The authentication package provides a universal interaction layer with an actual identity provider solution.

Readme

Authentication | The Shelf

The authentication package provides a universal interaction layer with an actual identity provider solution.

This package is based on the following authentication flow:

  1. Browser redirects to the IDP login page.
  2. User authenticate at the IDP.
  3. IDP provides identity information to this package.
  4. This package starts a session based on the provided identity.
  5. Sessions can be refreshed via this package.
  6. Until the user logs out via this package.

Installation

npm install @theshelf/authentication

Implementations

Currently, there is only one implementation:

  • OpenID - persistent document storage.

Configuration

The used implementation needs to be configured in the .env file, together with the client URL.

AUTHENTICATION_IMPLEMENTATION="openid"
AUTHENTICATION_CLIENT_URI="https://application.com/authenticate"

In case of OpenID, additional configuration is required.

OPENID_ISSUER="https://identityprovider.com"
OPENID_CLIENT_ID="openid"
OPENID_CLIENT_SECRET=""
OPENID_REDIRECT_PATH="https://application.com/login"
OPENID_ALLOW_INSECURE_REQUESTS=false

How to use

An instance of the configured identity provider implementation can be imported for performing authentication operations.

import identityProvider from '@theshelf/authentication';

// Perform operations with the identityProvider instance

Operations

import identityProvider, { Session } from '@theshelf/authentication';

// Open connection
await identityProvider.connect();

// Close connection
await identityProvider.disconnect();

// Request the URL of the login page
const loginUrl: string = await identityProvider.getLoginUrl();

// Handle a login and get a session
// Throws `LoginFailed` if not successful
const firstSession: Session = await identityProvider.login(providedIdentity);

// Refresh a session
// Throws `LoginFailed` if not successful
const secondSession: Session = await identityProvider.refresh(firstSession);

// Logout
await identityProvider.logout(secondSession);

Session structure

The session has the following structure.

type Session = {
    key?: string;
    requester?: unknown;
    identity: Identity;
    accessToken: Token;
    refreshToken: Token;
    expires: Date;
};

Every session has a unique key that will be provided to external clients. This key is an unrelated hash value that contains no session information. It's ony used for referencing and storage.

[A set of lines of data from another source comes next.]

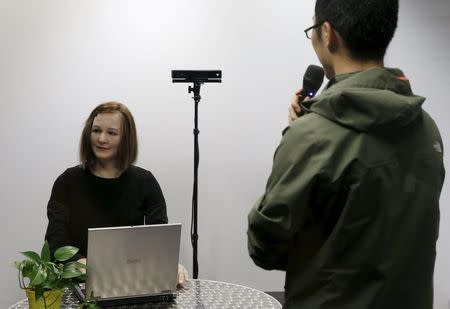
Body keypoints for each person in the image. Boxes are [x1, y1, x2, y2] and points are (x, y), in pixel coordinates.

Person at [247, 0, 445, 308]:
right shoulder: (427, 130)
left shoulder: (311, 138)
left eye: (313, 30)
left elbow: (264, 246)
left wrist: (298, 139)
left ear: (328, 34)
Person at [45, 101, 188, 286]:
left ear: (126, 138)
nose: (102, 139)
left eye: (111, 133)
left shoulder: (145, 182)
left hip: (131, 284)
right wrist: (82, 264)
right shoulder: (67, 181)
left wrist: (170, 265)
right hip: (78, 285)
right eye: (96, 131)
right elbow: (56, 244)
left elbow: (158, 242)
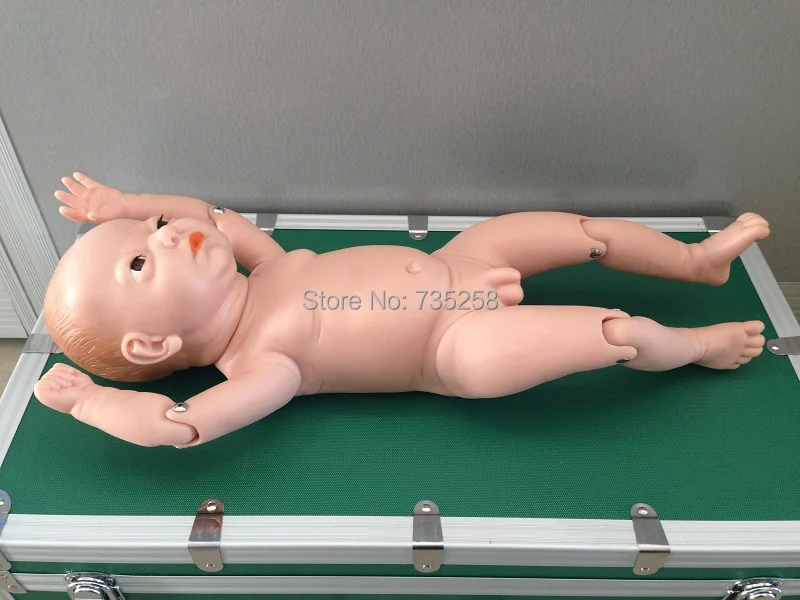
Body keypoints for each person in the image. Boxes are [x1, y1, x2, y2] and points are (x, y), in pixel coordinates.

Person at [34, 173, 768, 448]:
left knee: (581, 232)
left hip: (463, 259)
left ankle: (695, 262)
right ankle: (697, 346)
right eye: (140, 262)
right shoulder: (264, 365)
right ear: (151, 344)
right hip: (456, 346)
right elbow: (178, 426)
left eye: (154, 229)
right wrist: (89, 402)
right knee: (616, 331)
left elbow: (207, 212)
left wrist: (124, 205)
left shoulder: (267, 263)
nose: (169, 234)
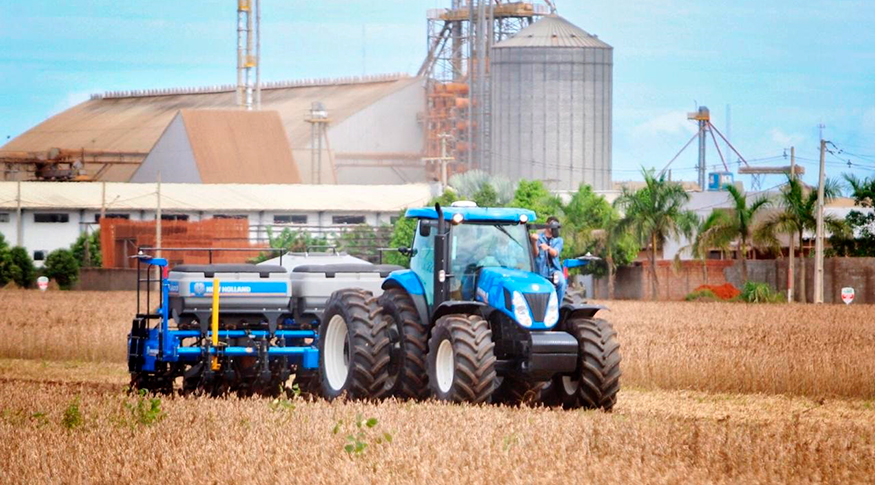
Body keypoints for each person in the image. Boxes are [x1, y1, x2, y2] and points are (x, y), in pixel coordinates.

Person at [531, 216, 566, 302]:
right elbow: (535, 254)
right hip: (540, 269)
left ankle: (557, 308)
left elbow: (555, 253)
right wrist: (534, 242)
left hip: (554, 270)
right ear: (547, 225)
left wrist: (547, 248)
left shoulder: (558, 240)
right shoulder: (538, 237)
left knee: (562, 282)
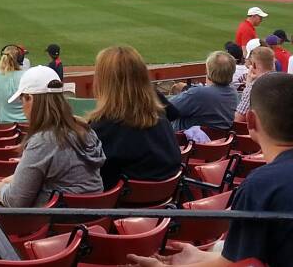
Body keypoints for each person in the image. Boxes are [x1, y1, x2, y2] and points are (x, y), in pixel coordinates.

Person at [128, 73, 293, 266]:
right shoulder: (265, 185)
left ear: (251, 120)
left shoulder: (262, 186)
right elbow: (237, 258)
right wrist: (201, 257)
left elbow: (236, 264)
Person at [0, 66, 105, 206]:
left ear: (29, 98)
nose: (22, 107)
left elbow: (16, 201)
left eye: (22, 99)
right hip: (94, 221)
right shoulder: (85, 129)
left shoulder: (43, 140)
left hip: (58, 224)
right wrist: (17, 179)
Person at [87, 46, 182, 190]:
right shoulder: (161, 117)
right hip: (166, 207)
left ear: (103, 82)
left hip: (121, 208)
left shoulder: (101, 129)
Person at [169, 51, 238, 131]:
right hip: (217, 140)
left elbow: (166, 108)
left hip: (185, 141)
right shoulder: (233, 93)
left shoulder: (198, 94)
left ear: (209, 71)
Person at [234, 46, 276, 124]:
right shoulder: (285, 81)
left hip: (263, 132)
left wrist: (248, 86)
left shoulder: (254, 87)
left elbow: (238, 119)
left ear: (254, 64)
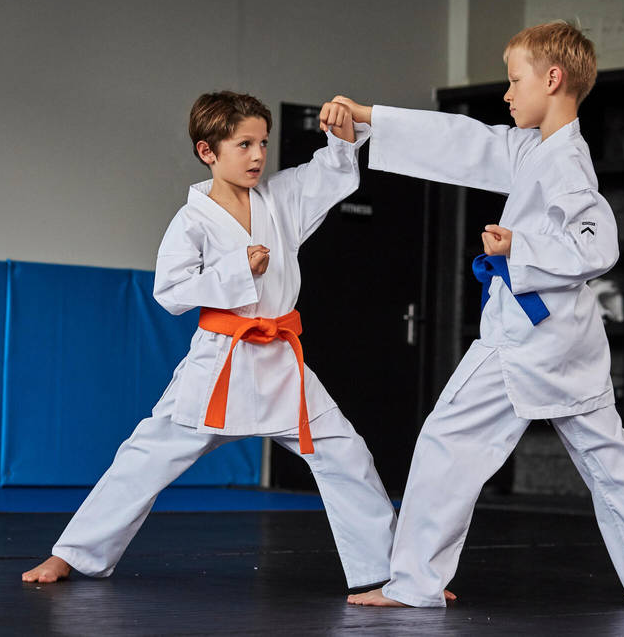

The requester represents the actual logged in user retrieved from the identity information (email), and can be stored in the session for quick reference. The full Identity structure looks like this.

type Identity = {
    name: string;
    nickname: string | undefined;
    picture: string | undefined;
    email: string;
    email_verified: boolean;
};

The access and refresh tokens can be of any type, but is always represented as string. This depends on the configured implementation. In most cases this will be a JWT.